Scolari Quits (2 Viewers)

Dj Juve

Senior Member
Jul 12, 2002
RIO DE JANEIRO, Aug 9 (Reuters) - Brazil coach Luiz Felipe Scolari, who led his country to their fifth World Cup win in June, resigned on Friday and said he wanted to coach in Europe.

The man known as Big Phil, who has collected titles throughout his successful though often controversial career, then promised that any club which employed him would be rewarded with victories.

'I would like to work in Europe, it's one of my targets,' he said.

'I want to say that any club which hires me will become winners,' he told a news conference. 'And if they are already winners, then they will win even more.'

Scolari, who performed an astonishing transformation on the side he took charge of 14 months ago, said he wanted to dedicate more time to his family.

Scolari took over with Brazil at one of the lowest ebbs in their history and led them to the sport's most coveted prize in little over a year.

In his early days, he had a reputation for being an exponent of the game's ugly side but by the World Cup he was recognised as a cunning, pragmatic coach who made the most of Brazil's natural talent.

Scolari was at pains to point out that money had not been an object.

'In all these 14 months, myself and the president have only talked about money once,' he said.

'It would not be appropriate for me to ask for more money at a time when the country is going through so many difficulties.'

Scolari said Brazilian Football Confederation (CBF) president Ricardo Teixeira had made a last-gasp effort to persuade him to stay on.

'At this moment, I would like to thank the president and tell you that I am no longer the coach of the Brazil team,' he said. 'It was a conversation from friend to friend.'

He added: 'It was gratifying that he wanted me to stay but I have a lot of private things to resolve and I would like to dedicate more time to my family.

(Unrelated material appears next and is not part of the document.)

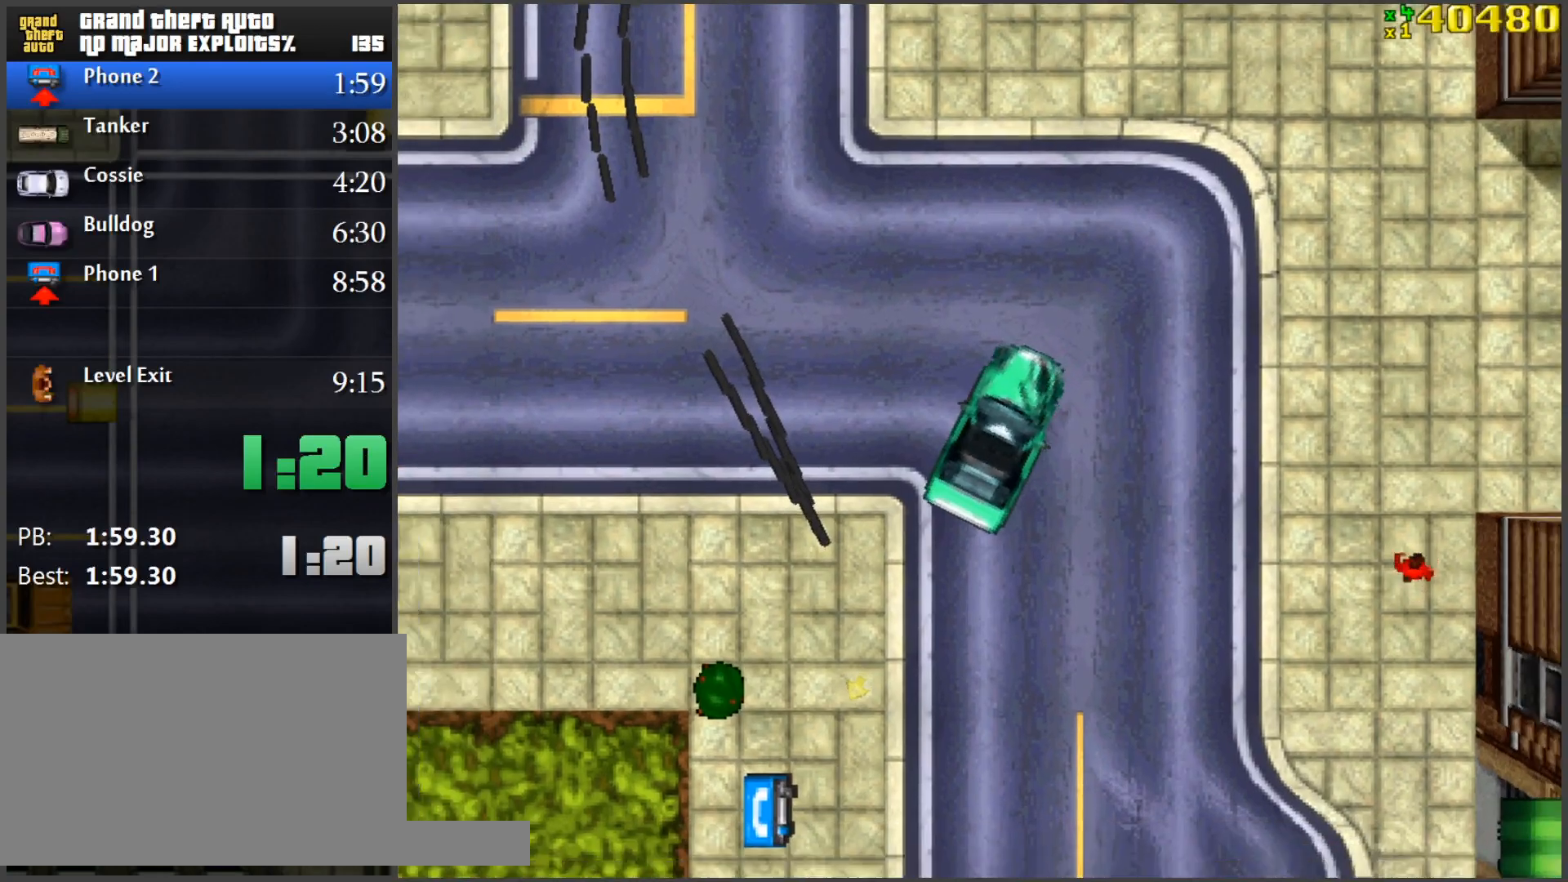
{"keys": ["s"], "mouse": [], "events": [[17, "s", "up"], [117, "d", "up"], [400, "s", "down"]]}
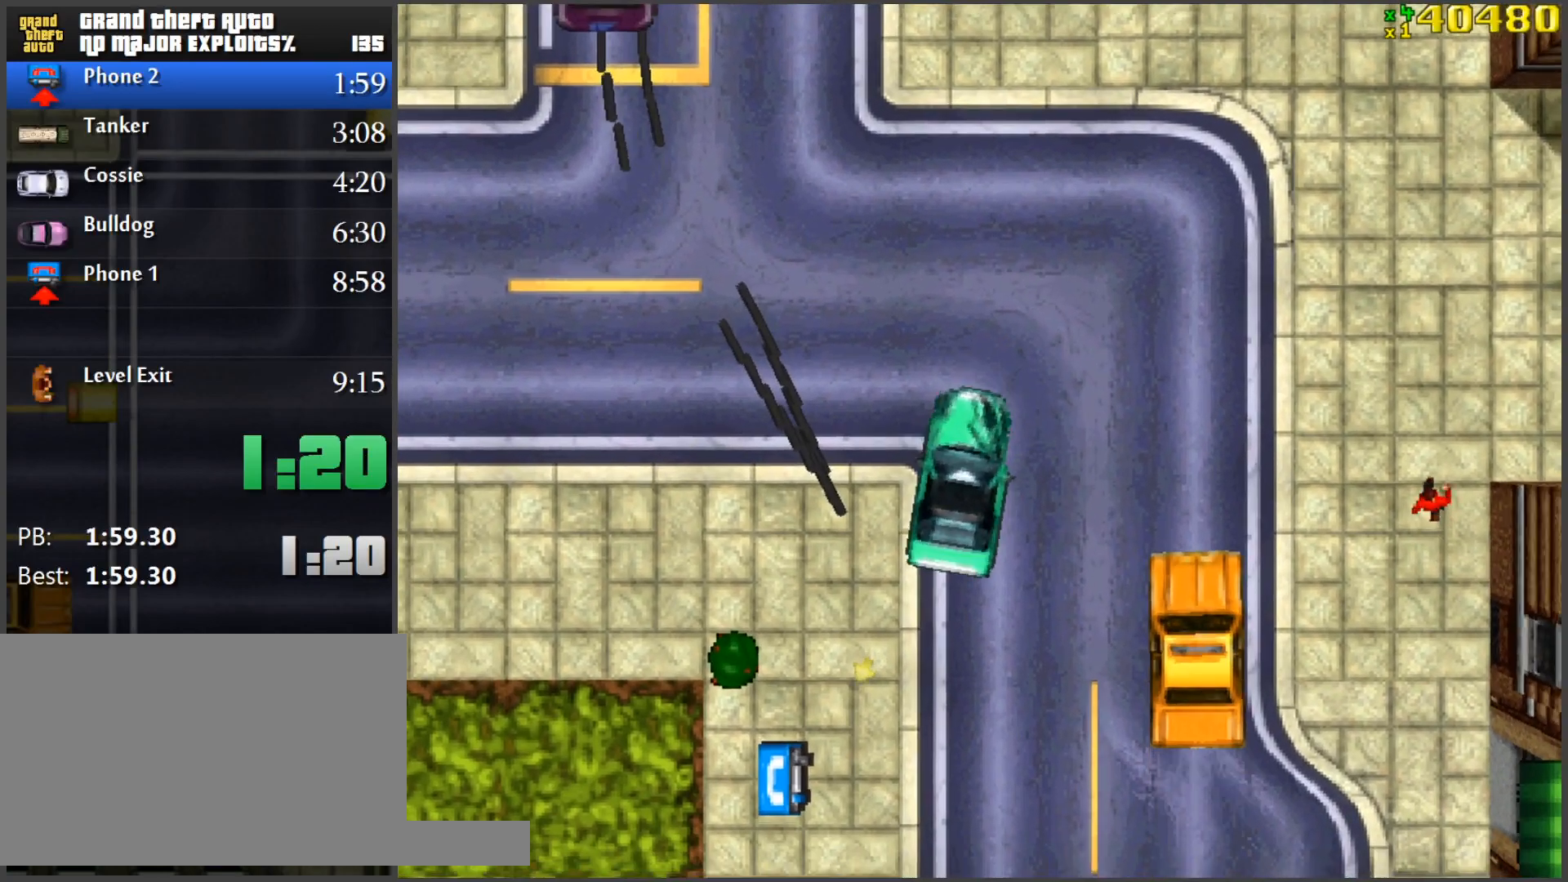
{"keys": [], "mouse": [], "events": [[166, "s", "up"], [400, "s", "down"], [500, "s", "up"]]}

'The final decision was taken this afternoon. This is a difficult and sad moment, but it's finished.'

Scolari remembered his three immediate predecessors, Vanderlei Luxemburgo, Emerson Leao and Candinho. The first two were sacked amid poor results while Candinho was in charge for one game on a caretaker basis.

'We have four world champion coaches,' said Scolari, who also spoke of the importance of turning his squad into a family.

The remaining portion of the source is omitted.